The goal of this work is to collect and combine knowledge on age-related communication degradations and use it to develop strategies and signal processing algorithms to compensate for them and thus improve the usability of telecommunication systems for the elderly. One well known problem is the deterioration of a speech signal in the presence of background noise on either side of the communication channel, which, in combination with age-related degradations, poses an even greater challenge for the elderly.
One of the methods used in this project to address this problem is multi-modal speech enhancement, where a standard microphone is used in combination with a non-audio sensor to clean up the degraded speech signal, e.g., remove background noise (radio, kitchen appliances, etc.) during a Skype conversation in the living room.

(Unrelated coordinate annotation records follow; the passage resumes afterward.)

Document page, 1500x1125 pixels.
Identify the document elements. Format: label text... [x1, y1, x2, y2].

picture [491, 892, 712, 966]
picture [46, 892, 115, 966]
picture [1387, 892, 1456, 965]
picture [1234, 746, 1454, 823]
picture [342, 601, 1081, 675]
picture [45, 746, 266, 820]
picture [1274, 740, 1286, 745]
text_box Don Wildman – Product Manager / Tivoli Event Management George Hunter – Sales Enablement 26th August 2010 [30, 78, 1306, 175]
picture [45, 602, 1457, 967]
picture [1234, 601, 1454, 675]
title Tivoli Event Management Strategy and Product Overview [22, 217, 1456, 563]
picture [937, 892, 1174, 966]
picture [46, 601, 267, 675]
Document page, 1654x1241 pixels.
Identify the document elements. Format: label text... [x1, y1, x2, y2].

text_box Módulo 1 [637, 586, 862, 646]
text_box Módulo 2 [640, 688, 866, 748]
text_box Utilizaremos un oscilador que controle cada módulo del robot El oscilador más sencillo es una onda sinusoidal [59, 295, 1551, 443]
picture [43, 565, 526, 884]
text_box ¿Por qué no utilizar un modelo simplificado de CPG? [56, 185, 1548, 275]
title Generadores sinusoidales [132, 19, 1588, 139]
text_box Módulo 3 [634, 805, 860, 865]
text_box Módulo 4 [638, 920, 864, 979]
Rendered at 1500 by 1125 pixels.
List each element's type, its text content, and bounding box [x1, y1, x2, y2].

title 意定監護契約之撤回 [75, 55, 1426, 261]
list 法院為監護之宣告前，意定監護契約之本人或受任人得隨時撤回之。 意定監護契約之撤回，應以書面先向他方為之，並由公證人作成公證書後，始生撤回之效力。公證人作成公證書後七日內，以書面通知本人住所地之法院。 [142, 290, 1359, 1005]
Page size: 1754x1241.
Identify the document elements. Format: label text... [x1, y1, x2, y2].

Currently, we are investigating the use of an ultrasound sensor, consisting of an ultrasound transmitter and receiver aimed at the speakers face. While the microphone captures the degraded speech, the ultrasound sensor aims to capture articulatory movements occurring during speech production. To accomplish this, an ultrasound beam is emitted from the sensor, and the reflections from the speaker’s mouth are captured by an ultrasound receiver. Once the articulatory movements are captured, a link between the acoustic and articulatory features can be established and used to clean up the noisy speech signal. This strategy can also be employed to enhance barely audible speech of elderly speakers who speak very softly to enable the elderly to communicate in noisy situations where they would normally need to shout and thus reduce fatigue. This method therefore addresses both the speech perception as well as the speech production side.
The expected outcome of the project is a deeper understanding of age-related problems in the use of telecommunication systems and a user-friendly, non-intrusive and robust system to address these problems.